PAGE EXTRACT —
※ ※ ※
# Strange limit question

#### jdstokes

Let $f: \mathbb{R} \rightarrow \mathbb{R}$ be given. Let $L$ be a real number. State the condition for saying that as $x$ tends to $a$, the limit of $f(x)$ is not $L$. The statement ought to begin with "Given there exists $\epsilon > 0$".

Best guess: $\lim_{x \rightarrow a}f(x) \neq L$ means, given there exists $\epsilon > 0$ there exists $\delta > 0$ such that $|x-a|<\delta \Rightarrow |f(x) - L| > \epsilon$. I'm really not sure about this, however.

Related Introductory Physics Homework News on Phys.org

#### whozum

Nonremovable singularity?

Pardon me?

#### saltydog

Homework Helper
First, lets go over the rule for the limit:

Given $\epsilon>0$, there exists a $\delta>0$ such that for all x satisfying:

$$|x-a|<\delta$$

we have:

$$|f-L|<\epsilon$$

Now, what happens if L is not the limit?
※ ※ ※
RECORD EXTRACTS —
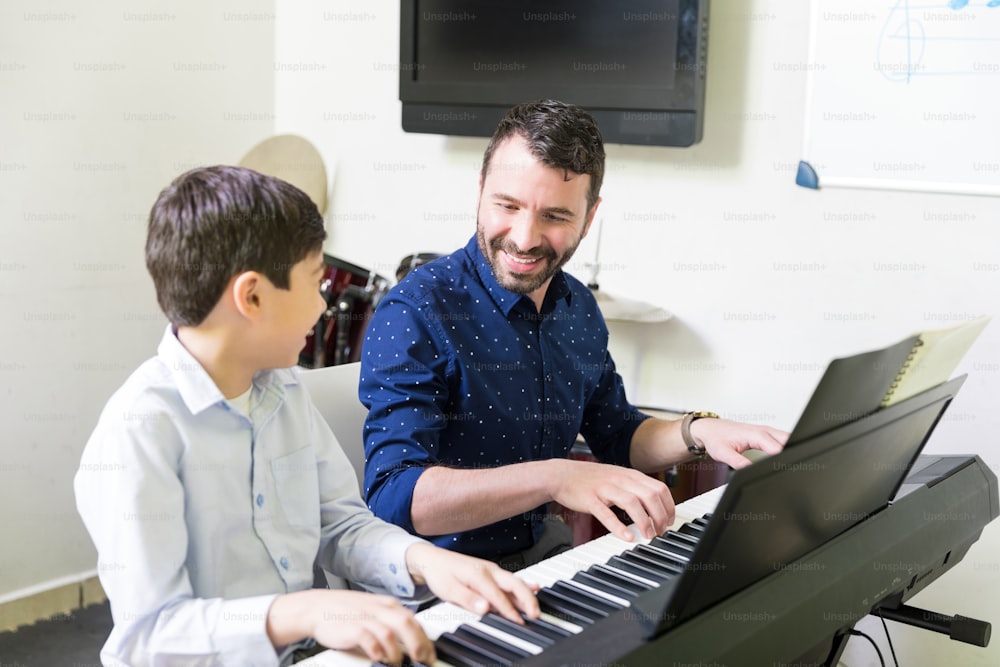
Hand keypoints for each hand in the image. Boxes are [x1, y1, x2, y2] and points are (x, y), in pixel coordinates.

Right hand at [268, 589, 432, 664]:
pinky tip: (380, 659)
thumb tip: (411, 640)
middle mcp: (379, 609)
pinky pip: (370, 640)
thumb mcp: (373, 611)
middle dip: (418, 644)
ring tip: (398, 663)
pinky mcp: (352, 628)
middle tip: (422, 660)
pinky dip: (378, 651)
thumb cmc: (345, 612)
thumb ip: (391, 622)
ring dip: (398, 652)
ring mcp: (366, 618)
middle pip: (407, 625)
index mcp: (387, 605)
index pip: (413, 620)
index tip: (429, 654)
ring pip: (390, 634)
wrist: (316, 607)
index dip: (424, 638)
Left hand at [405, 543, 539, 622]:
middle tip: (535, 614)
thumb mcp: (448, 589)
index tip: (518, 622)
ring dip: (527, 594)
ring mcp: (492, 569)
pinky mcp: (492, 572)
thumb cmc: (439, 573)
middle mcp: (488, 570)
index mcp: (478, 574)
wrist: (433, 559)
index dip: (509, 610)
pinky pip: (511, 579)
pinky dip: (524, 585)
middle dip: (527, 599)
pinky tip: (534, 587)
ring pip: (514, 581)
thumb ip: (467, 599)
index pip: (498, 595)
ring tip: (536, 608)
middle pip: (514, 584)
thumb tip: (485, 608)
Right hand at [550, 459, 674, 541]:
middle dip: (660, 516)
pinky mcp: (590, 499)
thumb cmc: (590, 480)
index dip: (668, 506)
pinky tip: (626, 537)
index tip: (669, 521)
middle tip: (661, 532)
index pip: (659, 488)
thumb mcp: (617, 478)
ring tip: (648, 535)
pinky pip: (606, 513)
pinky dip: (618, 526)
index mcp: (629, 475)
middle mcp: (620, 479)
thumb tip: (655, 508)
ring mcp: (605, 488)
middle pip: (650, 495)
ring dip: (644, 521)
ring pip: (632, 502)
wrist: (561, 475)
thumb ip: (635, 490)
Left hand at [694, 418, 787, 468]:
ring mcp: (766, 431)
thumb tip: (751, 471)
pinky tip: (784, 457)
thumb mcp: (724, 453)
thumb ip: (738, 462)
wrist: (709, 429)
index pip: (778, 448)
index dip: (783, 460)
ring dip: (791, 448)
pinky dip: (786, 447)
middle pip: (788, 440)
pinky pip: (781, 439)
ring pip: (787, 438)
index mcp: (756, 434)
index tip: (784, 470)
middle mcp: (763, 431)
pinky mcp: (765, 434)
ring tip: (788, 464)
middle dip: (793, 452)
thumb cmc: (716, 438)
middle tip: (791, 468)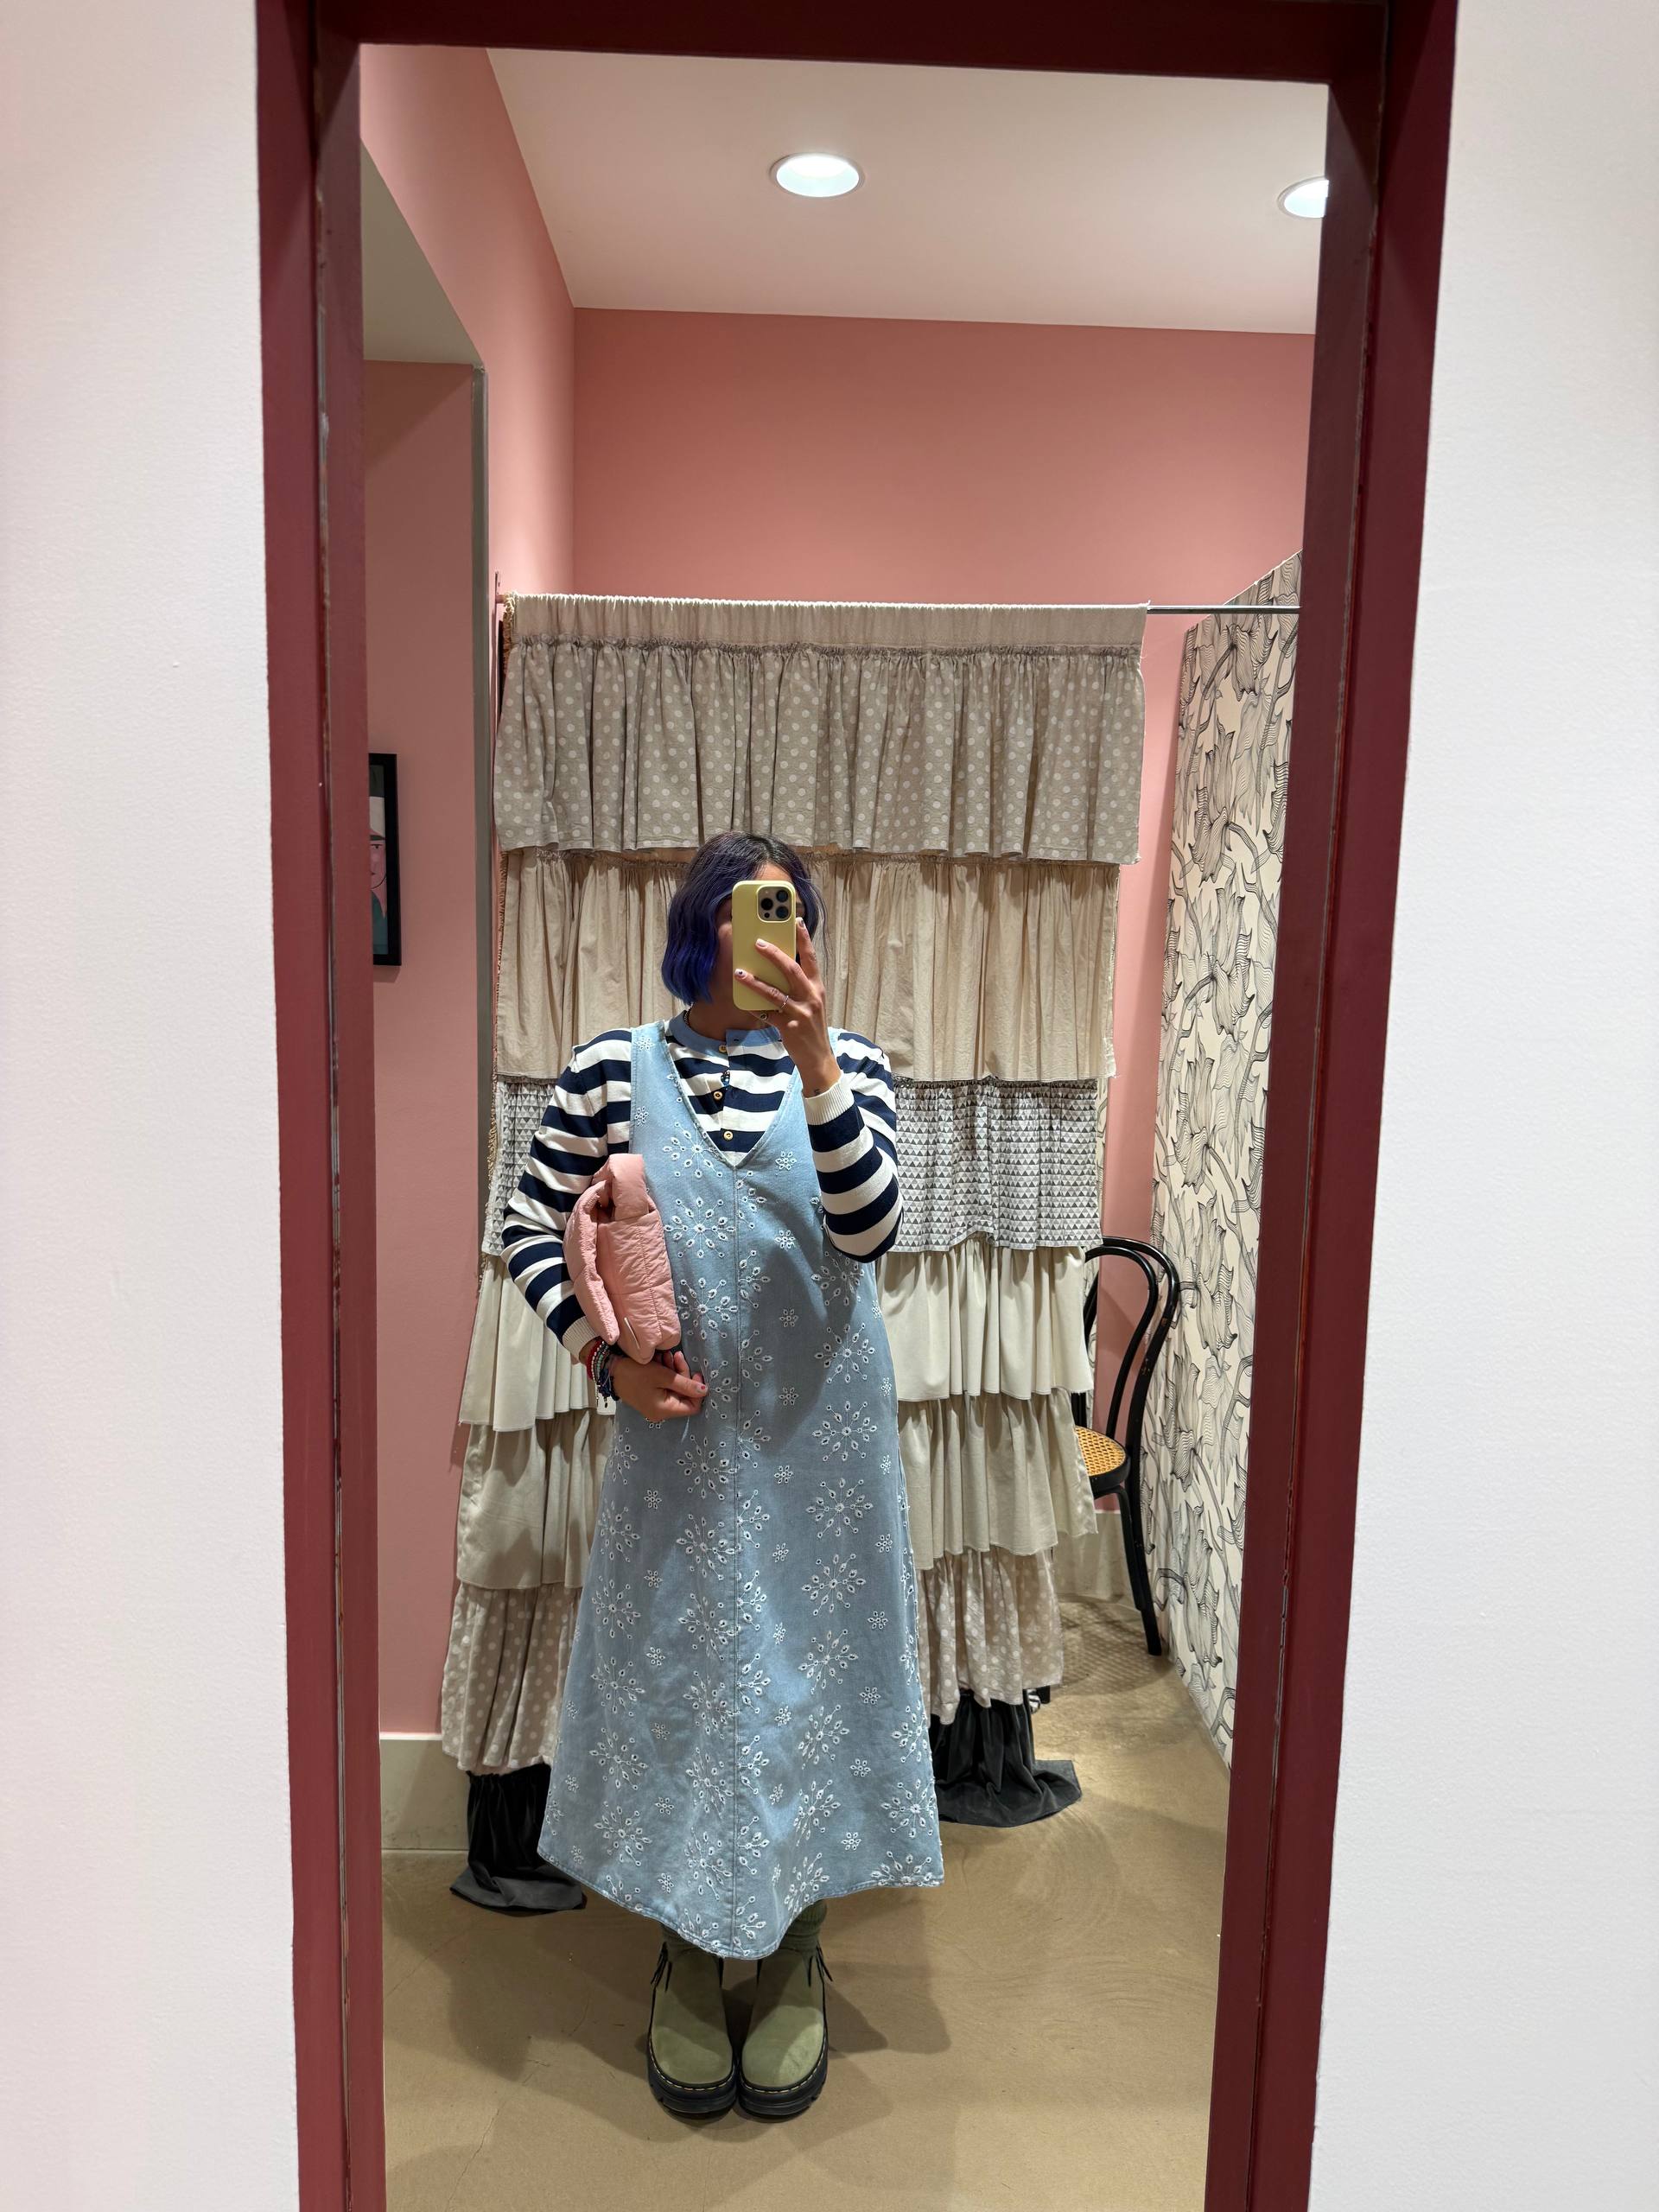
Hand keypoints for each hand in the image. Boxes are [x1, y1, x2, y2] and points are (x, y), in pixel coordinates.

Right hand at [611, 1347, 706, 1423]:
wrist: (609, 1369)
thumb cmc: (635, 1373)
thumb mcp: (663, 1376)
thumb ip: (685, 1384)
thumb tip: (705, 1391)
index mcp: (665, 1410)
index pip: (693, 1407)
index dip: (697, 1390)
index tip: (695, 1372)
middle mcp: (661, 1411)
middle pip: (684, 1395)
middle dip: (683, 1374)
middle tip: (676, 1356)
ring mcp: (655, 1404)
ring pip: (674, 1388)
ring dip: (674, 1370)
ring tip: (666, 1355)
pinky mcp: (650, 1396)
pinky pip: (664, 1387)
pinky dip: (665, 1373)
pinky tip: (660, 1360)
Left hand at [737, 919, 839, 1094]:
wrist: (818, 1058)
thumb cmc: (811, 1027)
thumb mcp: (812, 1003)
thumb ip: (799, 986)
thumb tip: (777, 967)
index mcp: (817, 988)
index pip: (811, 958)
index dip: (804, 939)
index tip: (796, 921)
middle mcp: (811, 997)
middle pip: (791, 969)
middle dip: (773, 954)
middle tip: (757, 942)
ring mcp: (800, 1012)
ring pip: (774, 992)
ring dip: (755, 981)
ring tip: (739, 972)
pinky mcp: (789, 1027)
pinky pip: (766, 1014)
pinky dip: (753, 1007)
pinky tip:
※ ※ ※
EXERCISE GOAL — Continue the forum thread about the limit question from the point where it stops.

RESULT OF THE EXERCISE —
Then there should exists an $\epsilon>0$ such that for some $\delta>0$ and all x satisfying:

$$|x-a|<\delta$$

we have:

$$|f-L|>\epsilon$$

Make sure you understand these two differences. If L is the limit, by choosing $\delta$ small enough I can make the difference between L and f as small as I want.

If L is not the limit, then no matter how small I make $\delta$, I can always find an $\epsilon$ such that the difference between f and L will be larger.

#### jdstokes

So I was correct? Great, thanks for your help saltydog.

"Strange limit question"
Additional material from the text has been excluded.